Mice of the SJL/J and BALB/cByJ inbred strains are naturally resistant to street rabies virus (SRV) injected via the intraperitoneal route. To determine the cellular mechanism of resistance, monoclonal antibodies specific for CD4+ or CD8+ subsets of T cells were used to deplete the respective cell population in SRV-infected animals. Elimination of CD4+ T-helper cells abrogated the production of immunoglobulin G (IgG) neutralizing antibodies in response to rabies virus infection and reversed the resistant status of SJL/J and BALB/cByJ mice. In contrast, in vivo depletion of CD8+ cytotoxic T cells had no measurable effect on host resistance to SRV. These results indicate that serum neutralizing antibodies of the IgG class are a primary immunological mechanism of defense against rabies virus infection in this murine model of disease. CD8+ cytotoxic T lymphocytes, which have been shown to transfer protection in other rabies virus systems, appear to have no role in protecting mice against intraperitoneally injected SRV.

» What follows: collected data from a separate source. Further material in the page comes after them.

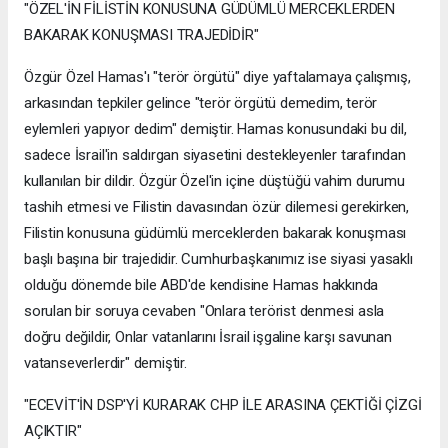
"ÖZEL'İN FİLİSTİN KONUSUNA GÜDÜMLÜ MERCEKLERDEN
BAKARAK KONUŞMASI TRAJEDİDİR"
Özgür Özel Hamas'ı "terör örgütü" diye yaftalamaya çalışmış,
arkasından tepkiler gelince "terör örgütü demedim, terör
eylemleri yapıyor dedim" demiştir. Hamas konusundaki bu dil,
sadece İsrail'in saldırgan siyasetini destekleyenler tarafından
kullanılan bir dildir. Özgür Özel'in içine düştüğü vahim durumu
tashih etmesi ve Filistin davasından özür dilemesi gerekirken,
Filistin konusuna güdümlü merceklerden bakarak konuşması
başlı başına bir trajedidir. Cumhurbaşkanımız ise siyasi yasaklı
olduğu dönemde bile ABD'de kendisine Hamas hakkında
sorulan bir soruya cevaben "Onlara terörist denmesi asla
doğru değildir, Onlar vatanlarını İsrail işgaline karşı savunan
vatanseverlerdir" demiştir.
"ECEVİT'İN DSP'Yİ KURARAK CHP İLE ARASINA ÇEKTİĞİ ÇİZGİ
AÇIKTIR"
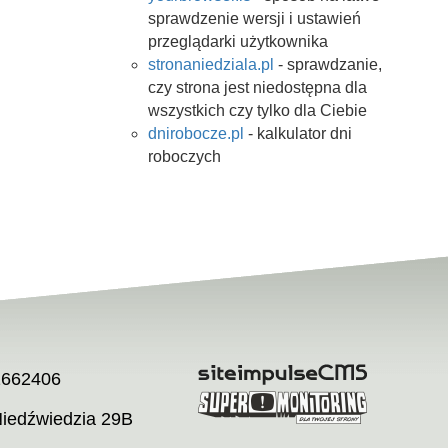
sprawdzenie wersji i ustawień
przeglądarki użytkownika
stronaniedziala.pl
- sprawdzanie,
czy strona jest niedostępna dla
wszystkich czy tylko dla Ciebie
dnirobocze.pl
- kalkulator dni
roboczych
2662406
Niedźwiedzia 29B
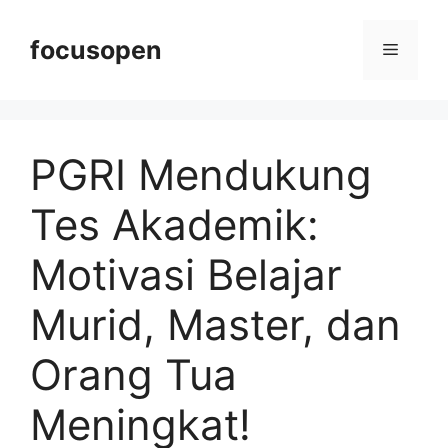
Langsung
ke
focusopen
Menu
isi
PGRI Mendukung
Tes Akademik:
Motivasi Belajar
Murid, Master, dan
Orang Tua
Meningkat!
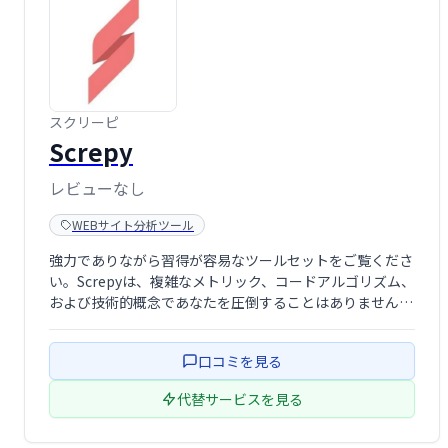
スクリーピ
Screpy
レビューなし
WEBサイト分析ツール
強力でありながら習得が容易なツールセットをご覧くださ
い。Screpyは、複雑なメトリック、コードアルゴリズム、
および技術的概念であなたを圧倒することはありません！
分析、スコアの提示、段階的なガイドラインの作成によ
り、より多くのユーザーにリーチできます。
口コミを見る
代替サービスを見る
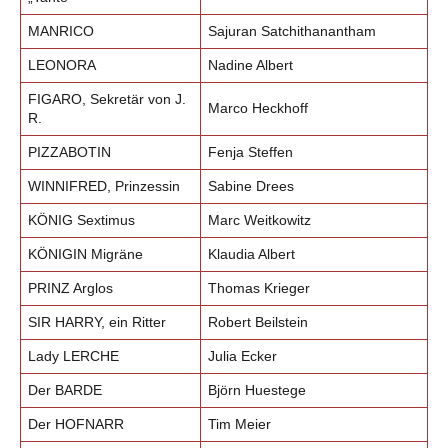
MANRICO
Sajuran Satchithanantham
LEONORA
Nadine Albert
FIGARO, Sekretär von J.
Marco Heckhoff
R.
PIZZABOTIN
Fenja Steffen
WINNIFRED, Prinzessin
Sabine Drees
KÖNIG Sextimus
Marc Weitkowitz
KÖNIGIN Migräne
Klaudia Albert
PRINZ Arglos
Thomas Krieger
SIR HARRY, ein Ritter
Robert Beilstein
Lady LERCHE
Julia Ecker
Der BARDE
Björn Huestege
Der HOFNARR
Tim Meier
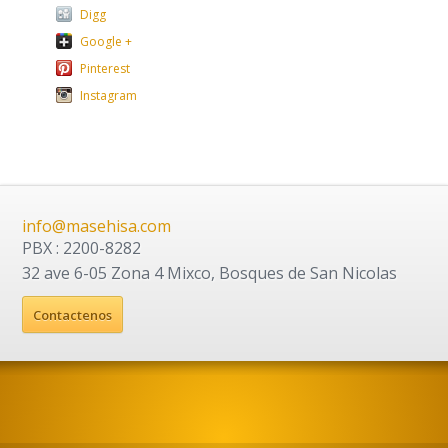
Digg
Google +
Pinterest
Instagram
info@masehisa.com
PBX : 2200-8282
32 ave 6-05 Zona 4 Mixco, Bosques de San Nicolas
Contactenos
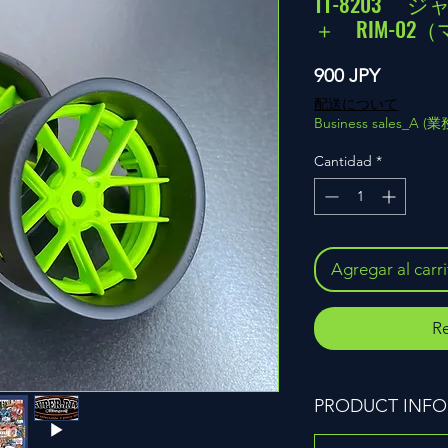
TT-8203 
＋ RIM-0
Precio
900 JPY
配送について
Business sales_A 
Cantidad
*
Agregar al carr
Re
PRODUCT INFO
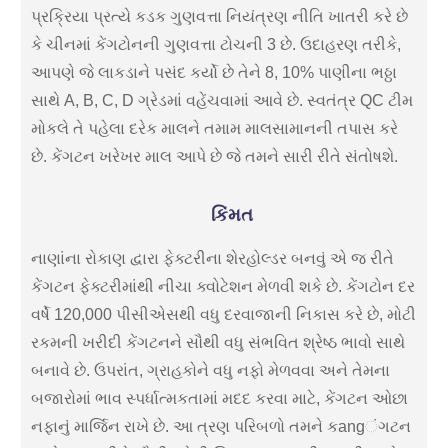
પ્રક્રિયા પ્રત્યે કડક ગુણવત્તા નિયંત્રણ નીતિ ખાતરી કરે છે
કે ચીનમાં કેંગટોનની ગુણવત્તા ટોચની 3 છે. ઉદાહરણ તરીકે,
આપણે જે લાકડાને પસંદ કર્યો છે તેને 8, 10% પાણીના ભઠ્ઠા
સાથે A, B, C, D ગ્રેડમાં વહેંચવામાં આવે છે. સ્વતંત્ર QC ટીમ
મોકલે તે પહેલા દરેક માલને તમામ માલસામાનની તપાસ કરે
છે. કેંગટન ખરેખર માલ આપે છે જે તમને સારી રીતે સંતોષશે.
કિંમત
નાણાંના રોકાણ દ્વારા ફેક્ટરીના શેરહોલ્ડર બનવું એ જ રીતે
કેંગટન ફેક્ટરીમાંથી નીચા ક્વોટેશન મેળવી શકે છે. કેંગટોન દર
વર્ષે 120,000 પીસીએસથી વધુ દરવાજાની નિકાસ કરે છે, મોટી
રકમની ખરીદી કેંગટનને સૌથી વધુ સંભવિત શ્રેષ્ઠ ભાવો સાથે
બનાવે છે. ઉપરાંત, ગ્રાહકોને વધુ નફો મેળવવા અને તેમના
બજારોમાં ભાવ સ્પર્ધાત્મકતામાં મદદ કરવા માટે, કેંગટન ઓછા
નફાનું માર્જિન રાખે છે. આ ત્રણ પરિબળો તમને કangંગટન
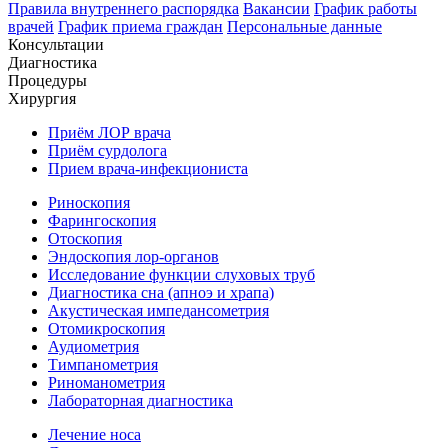
Правила внутреннего распорядка
Вакансии
График работы
врачей
График приема граждан
Персональные данные
Консультации
Диагностика
Процедуры
Хирургия
Приём ЛОР врача
Приём сурдолога
Прием врача-инфекциониста
Риноскопия
Фарингоскопия
Отоскопия
Эндоскопия лор-органов
Исследование функции слуховых труб
Диагностика сна (апноэ и храпа)
Акустическая импедансометрия
Отомикроскопия
Аудиометрия
Тимпанометрия
Риноманометрия
Лабораторная диагностика
Лечение носа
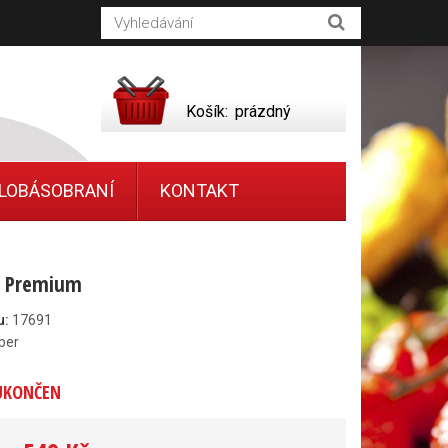
Košík:
prázdný
LOBÁSOBRANÍ
KONTAKT
č Premium
u:
17691
ber
UKONČEN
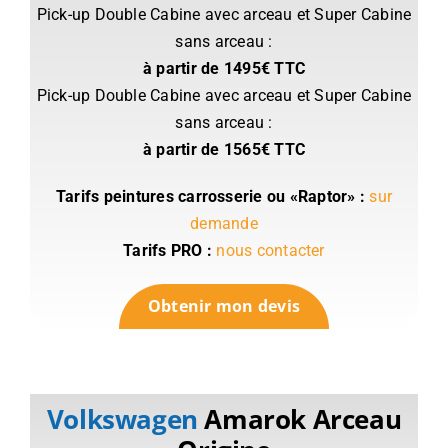
Pick-up Double Cabine avec arceau et Super Cabine
sans arceau :
à partir de 1495€ TTC
Pick-up Double Cabine avec arceau et Super Cabine
sans arceau :
à partir de 1565€ TTC
Tarifs peintures carrosserie ou «Raptor» :
sur
demande
Tarifs PRO
:
nous contacter
Obtenir mon devis
Volkswagen
Amarok Arceau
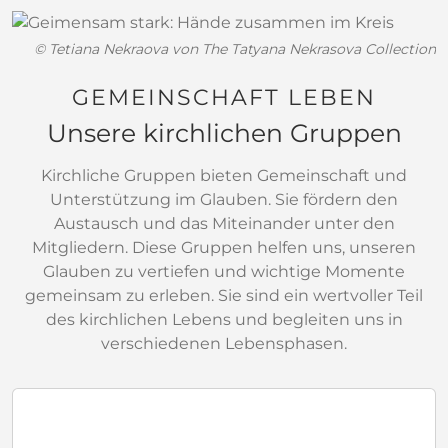
die Filialen Fernmittenhausen (seit 1858) und
direkter Link führt von dort zur neuen Webseite
Nähermittenhausen mit Hl.–Geist-Mühle (seit
der Einrichtung. Wir gratulieren dem
© Tetiana Nekraova von The Tatyana Nekrasova Collection
1922). Am Ort der heutigen Pfarrkirche wurde als
Wirbelwind zu seinem neuen digitalen Auftritt
Vorgängerbau ein romanisches Gotteshaus (13.
und wünschen allen Kindern, Eltern und
GEMEINSCHAFT LEBEN
Jh.) nachgewiesen, das im 15. Jh. durch ein
Mitarbeitenden viel Freude beim Entdecken der
Unsere kirchlichen Gruppen
Größeres ersetzt wurde. Während das Langhaus
neuen Seiten.
mehrmals erneuert wurde (zuletzt 1922),
Zur Webseite von Wirbelwind Walda
Kirchliche Gruppen bieten Gemeinschaft und
überdauerte der Turm aus jener Zeit bis heute.
Unterstützung im Glauben. Sie fördern den
Nach einer Sanierung in den Jahren von 1984 –
Austausch und das Miteinander unter den
86, bei der unter anderem der Untergrund mit
Mitgliedern. Diese Gruppen helfen uns, unseren
Betonpfeilern stabilisiert wurde, wurde von
Glauben zu vertiefen und wichtige Momente
2000 bis 2002 wiederum eine Generalsanierung
gemeinsam zu erleben. Sie sind ein wertvoller Teil
durchgeführt. Gegenwärtig steht die
des kirchlichen Lebens und begleiten uns in
Renovierung des Hollbacher Pfarrhofs an.
verschiedenen Lebensphasen.
Patrozinium: St. Quirinus, 4. Juni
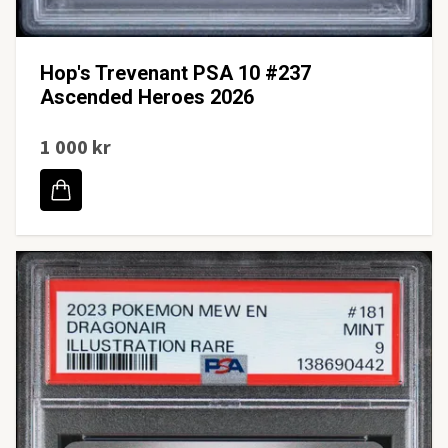
Hop's Trevenant PSA 10 #237
Ascended Heroes 2026
1 000 kr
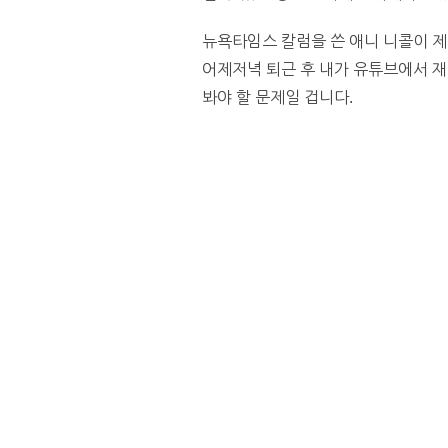
뉴욕타임스 칼럼을 쓴 애니 니콜이 
어제저녁 퇴근 후 내가 유튜브에서 
봐야 할 문제일 겁니다.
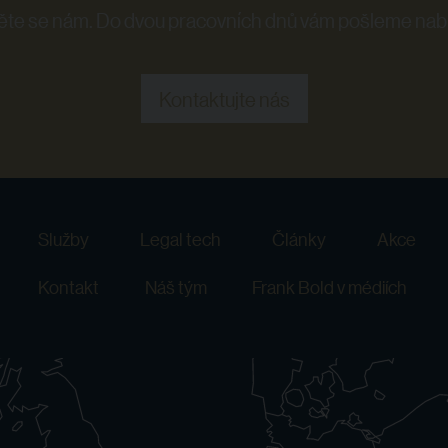
te se nám. Do dvou pracovních dnů vám pošleme nab
Kontaktujte nás
Služby
Legal tech
Články
Akce
Kontakt
Náš tým
Frank Bold v médiích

SJL/J和BALB/cByJ近交系小鼠对经腹腔注射的街狂犬病毒(SRV)天然具有抗性。为了确定抗性的细胞机制,使用针对T细胞CD4+或CD8+亚群的单克隆抗体来清除SRV感染动物中的相应细胞群体。消除CD4+辅助性T细胞消除了狂犬病病毒感染后免疫球蛋白G(IgG)中和抗体的产生,并逆转了SJL/J和BALB/cByJ小鼠的抗性状态。相比之下,体内清除CD8+细胞毒性T细胞对宿主抵抗SRV没有可测量的影响。这些结果表明,IgG类血清中和抗体是该小鼠疾病模型中抵御狂犬病病毒感染的主要免疫防御机制。在其他狂犬病病毒系统中已显示能传递保护作用的CD8+细胞毒性T淋巴细胞,似乎在保护小鼠抵抗腹腔注射的SRV方面没有作用。